Immigration bill passes pivotal test to return to Senate floor
June 26, 2007
WASHINGTON (AP) – The Senate voted Tuesday to jump-start a stalled immigration measure to legalize millions of unlawful immigrants.
President Bush said the bill offered a “historic opportunity for Congress to act,” and appeared optimistic about its passage by week’s end.
The pivotal test-vote was 64-35 to revive the divisive legislation. It still faces formidable obstacles in the Senate, including bitter opposition by GOP conservatives and attempts by some waverers in both parties to revise its key elements.
Supporters needed 60 votes to scale procedural hurdles and return to the bill. A similar test-vote earlier this month found just 45 supporters, only seven of them Republicans. This time, 24 Republicans joined 39 Democrats and independent Sen. Joseph I. Lieberman of Connecticut, to back moving ahead with the bill. Opposing the move were 25 Republicans, nine Democrats and independent Sen. Bernard Sanders of Vermont.
Sen. Edward M. Kennedy, D-Mass., an architect of the bill, said he was proud of the vote, calling it “a major step forward for our national security, for our economy, and for our humanity.”
“We did the right thing today because we know the American people sent us here to act on our most urgent problems. We know they will not stand for small political factions getting in the way,” Kennedy said in a statement following the vote.
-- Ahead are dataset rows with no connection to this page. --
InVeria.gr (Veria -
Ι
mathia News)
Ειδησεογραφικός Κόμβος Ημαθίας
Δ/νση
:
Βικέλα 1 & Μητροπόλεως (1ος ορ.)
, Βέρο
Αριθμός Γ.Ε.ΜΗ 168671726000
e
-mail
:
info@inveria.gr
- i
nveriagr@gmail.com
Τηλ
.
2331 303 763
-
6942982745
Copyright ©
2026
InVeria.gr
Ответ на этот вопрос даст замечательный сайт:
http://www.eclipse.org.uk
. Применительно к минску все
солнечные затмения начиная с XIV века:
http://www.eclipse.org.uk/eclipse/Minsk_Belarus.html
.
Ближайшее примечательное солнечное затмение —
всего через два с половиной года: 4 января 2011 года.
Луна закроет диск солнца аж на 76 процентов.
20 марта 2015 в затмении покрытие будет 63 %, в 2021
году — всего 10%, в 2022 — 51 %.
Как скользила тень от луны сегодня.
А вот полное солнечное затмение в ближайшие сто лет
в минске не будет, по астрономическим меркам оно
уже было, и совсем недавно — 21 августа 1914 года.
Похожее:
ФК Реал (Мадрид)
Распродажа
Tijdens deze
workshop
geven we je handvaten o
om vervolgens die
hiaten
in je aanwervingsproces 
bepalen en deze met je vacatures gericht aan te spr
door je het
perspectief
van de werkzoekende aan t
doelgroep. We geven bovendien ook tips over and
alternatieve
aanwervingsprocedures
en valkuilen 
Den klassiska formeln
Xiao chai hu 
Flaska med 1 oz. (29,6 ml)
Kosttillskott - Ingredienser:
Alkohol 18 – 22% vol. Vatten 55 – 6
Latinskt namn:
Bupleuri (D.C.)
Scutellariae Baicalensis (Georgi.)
Tuesday’s outcome was far from conclusive, however. The measure still must overcome another make-or-break vote as early as Thursday that will also require the backing of 60 senators. And there is no guarantee that it will ultimately attract even the simple majority it needs to pass.
The Senate was preparing to begin voting as early as Tuesday afternoon on some two dozen amendments that have the potential to either sap its support or draw new backers.
Republicans and Democrats alike are deeply conflicted over the measure, which also creates a temporary worker program, strengthens border security and institutes a new system for weeding out illegal immigrants from workplaces.
Bush has mounted an unusually personal effort to defuse Republican opposition to the bill, appearing at a Senate party lunch earlier this month and dispatching two Cabinet secretaries to take up near-constant residence on Capitol Hill to push the compromise.
He called the measure a deal worthy of support. “In a good piece of legislation like this, and a difficult piece of legislation like this, one side doesn’t get everything they want,” he told business leaders and representatives of religious, Hispanic and agricultural communities earlier Tuesday. “It’s a careful compromise.”
The vote suggested that key senators and White House officials had succeeded _ at least for now _ in bargaining with skeptical lawmakers for a second chance to pass the bill. Several senators who have been promised votes on their amendments, including Sens. Kit Bond, R-Mo., Barbara Boxer, D-Calif., Norm Coleman, R-Minn., Pete Domenici, R-N.M., John Ensign, R-Nev., and Jim Webb, D-Va., switched their votes to support moving ahead with the measure.
Still, after a chaotic several weeks in which the legislation survived several near-death experiences, it remained buffeted by intraparty squabbles.
As senators were preparing for the showdown vote Tuesday morning, House Republicans meeting privately on the other side of the Capitol were plotting to register their opposition through a party resolution. The measure never saw a vote for procedural reasons, but an attempt to kill it failed overwhelmingly, signaling deep GOP skepticism.
“It’s clear there’s a large number of the House Republicans who have serious concerns with the Senate bill,” said Rep. John Boehner, R-Ohio, the minority leader.
Several of the Republican amendments slated for upcoming Senate votes would make the bill tougher on unlawful immigrants, while those by Democrats would make it easier on those seeking to immigrate legally based solely on family ties.
Particularly worrisome to supporters, including the Bush administration, is a bipartisan amendment by Sens. Charles Grassley, R-Iowa, Barack Obama, D-Ill., and Max Baucus, D-Mont., that would change the bill’s new program for weeding out illegal employees from U.S. workplaces.